[Collected material — start]
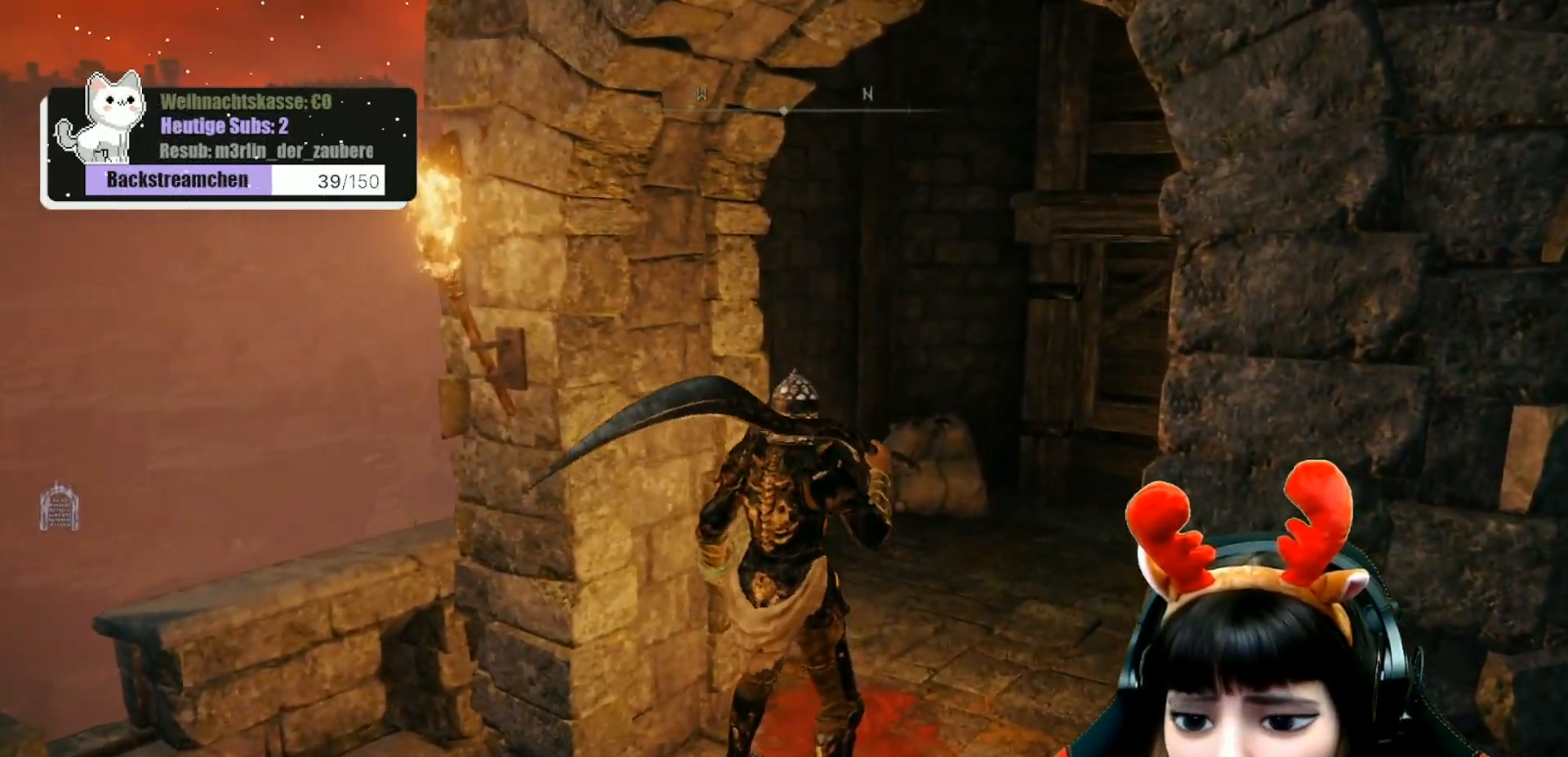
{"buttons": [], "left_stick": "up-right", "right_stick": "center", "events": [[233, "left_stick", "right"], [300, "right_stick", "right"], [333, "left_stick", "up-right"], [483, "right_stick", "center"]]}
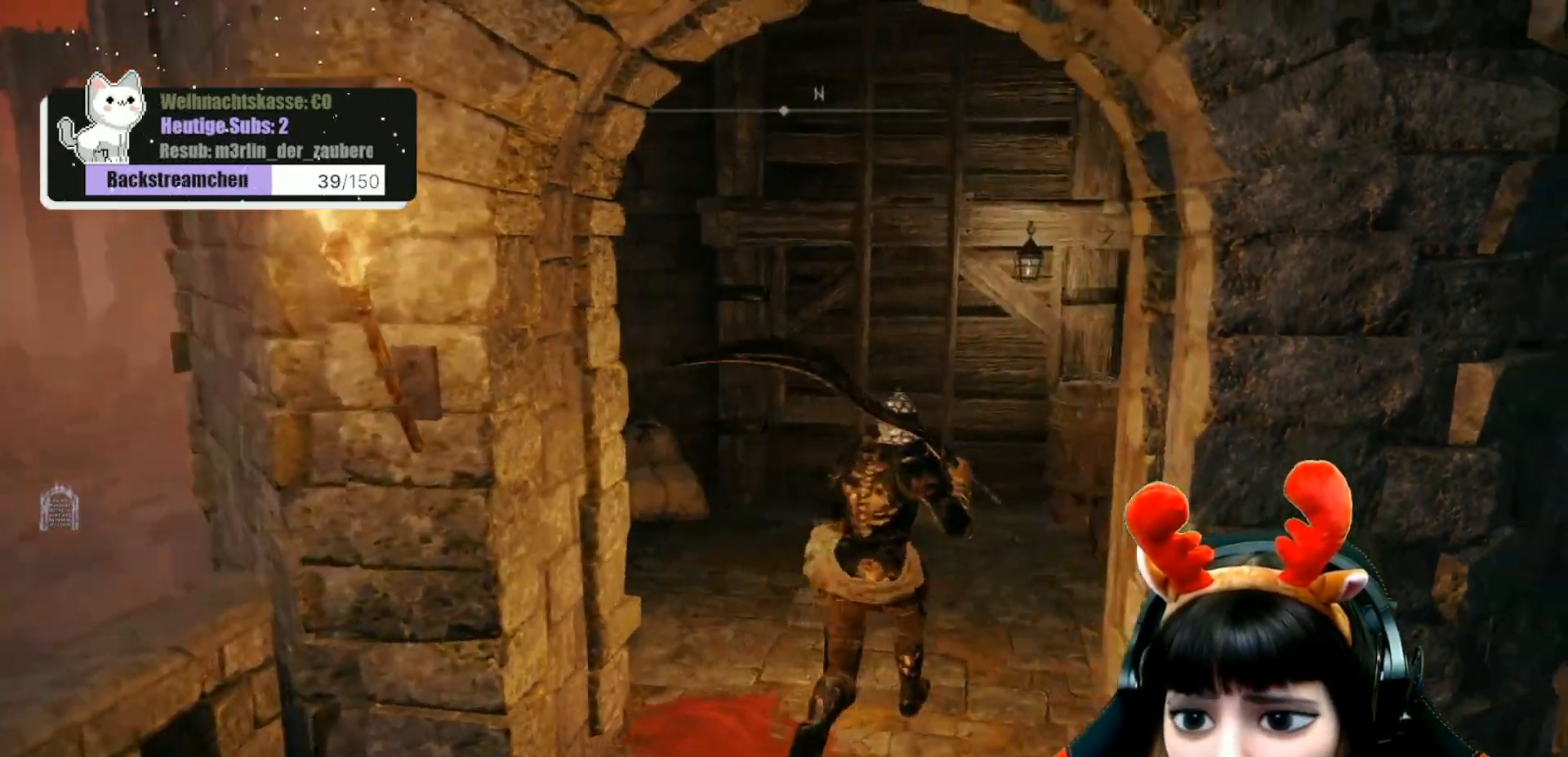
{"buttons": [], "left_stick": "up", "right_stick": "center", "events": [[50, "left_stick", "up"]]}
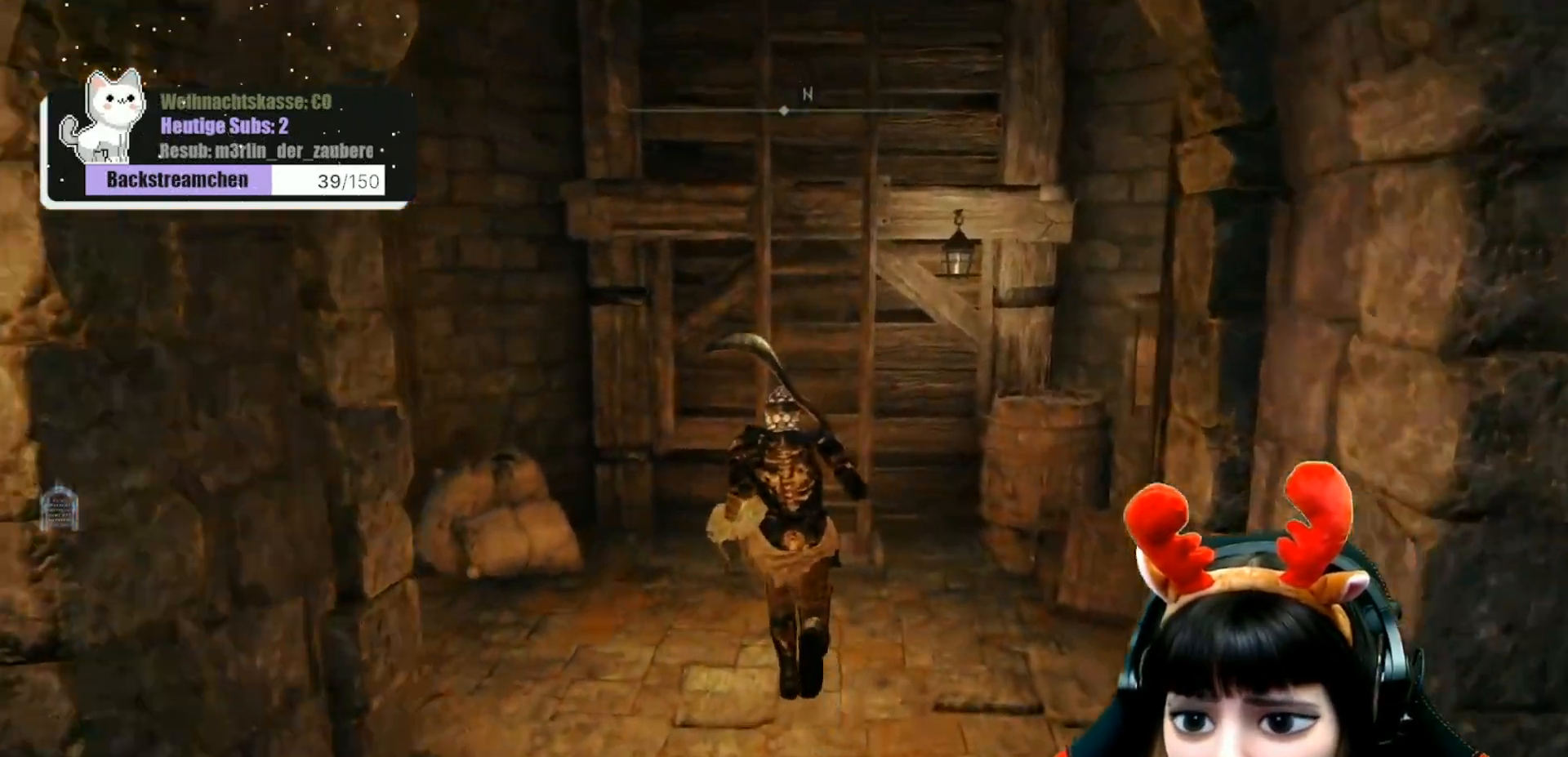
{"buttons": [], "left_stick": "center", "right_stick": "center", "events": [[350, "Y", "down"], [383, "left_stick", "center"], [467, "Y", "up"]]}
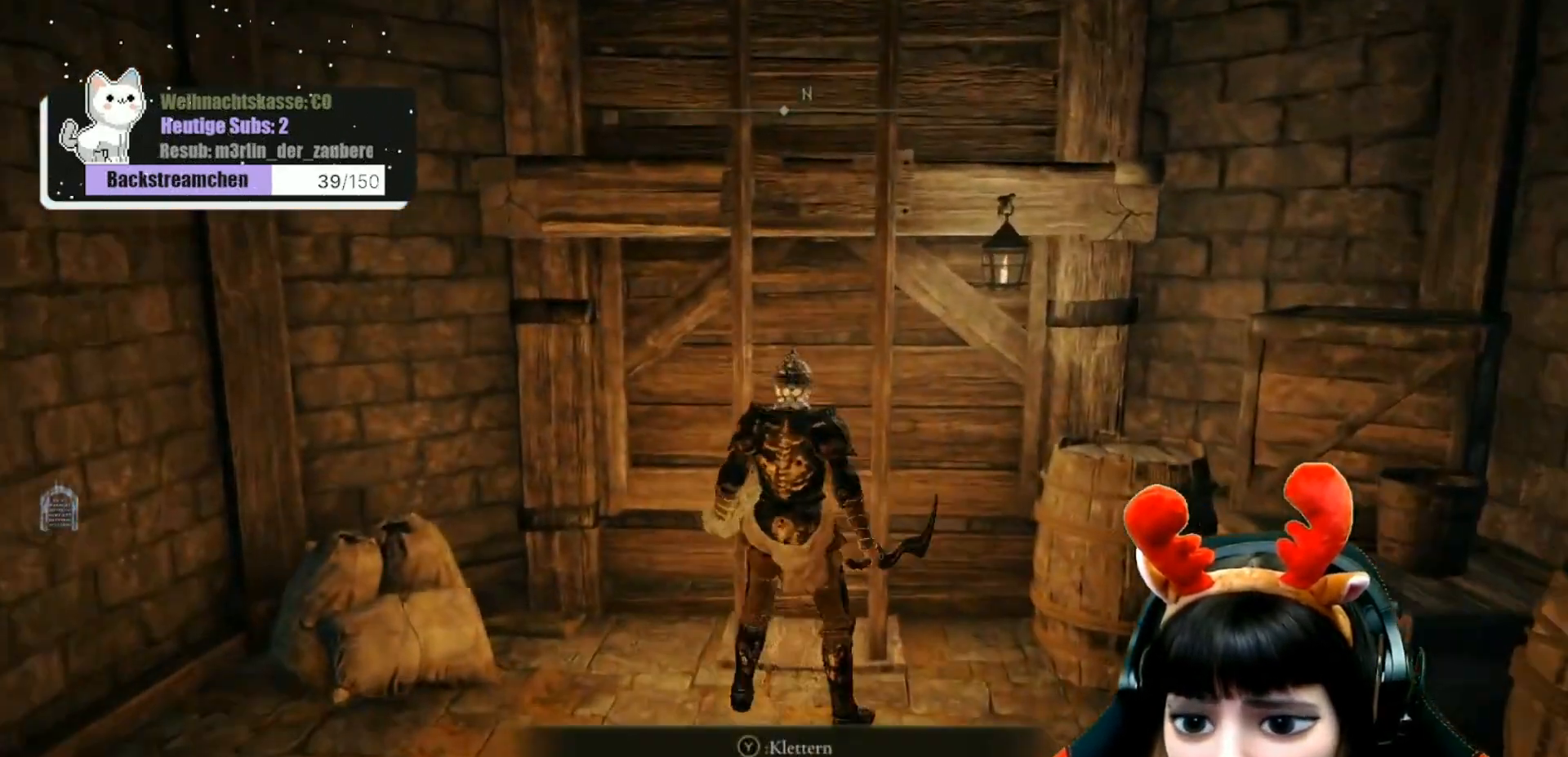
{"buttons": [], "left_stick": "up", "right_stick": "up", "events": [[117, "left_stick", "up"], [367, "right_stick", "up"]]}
[Collected material — finish]
◆ Task brief: Omit the pictures and output all of the other material exactly.

◆ Result of this task:
{"buttons": [], "left_stick": "up-right", "right_stick": "center", "events": [[233, "left_stick", "right"], [300, "right_stick", "right"], [333, "left_stick", "up-right"], [483, "right_stick", "center"]]}
{"buttons": [], "left_stick": "up", "right_stick": "center", "events": [[50, "left_stick", "up"]]}
{"buttons": [], "left_stick": "center", "right_stick": "center", "events": [[350, "Y", "down"], [383, "left_stick", "center"], [467, "Y", "up"]]}
{"buttons": [], "left_stick": "up", "right_stick": "up", "events": [[117, "left_stick", "up"], [367, "right_stick", "up"]]}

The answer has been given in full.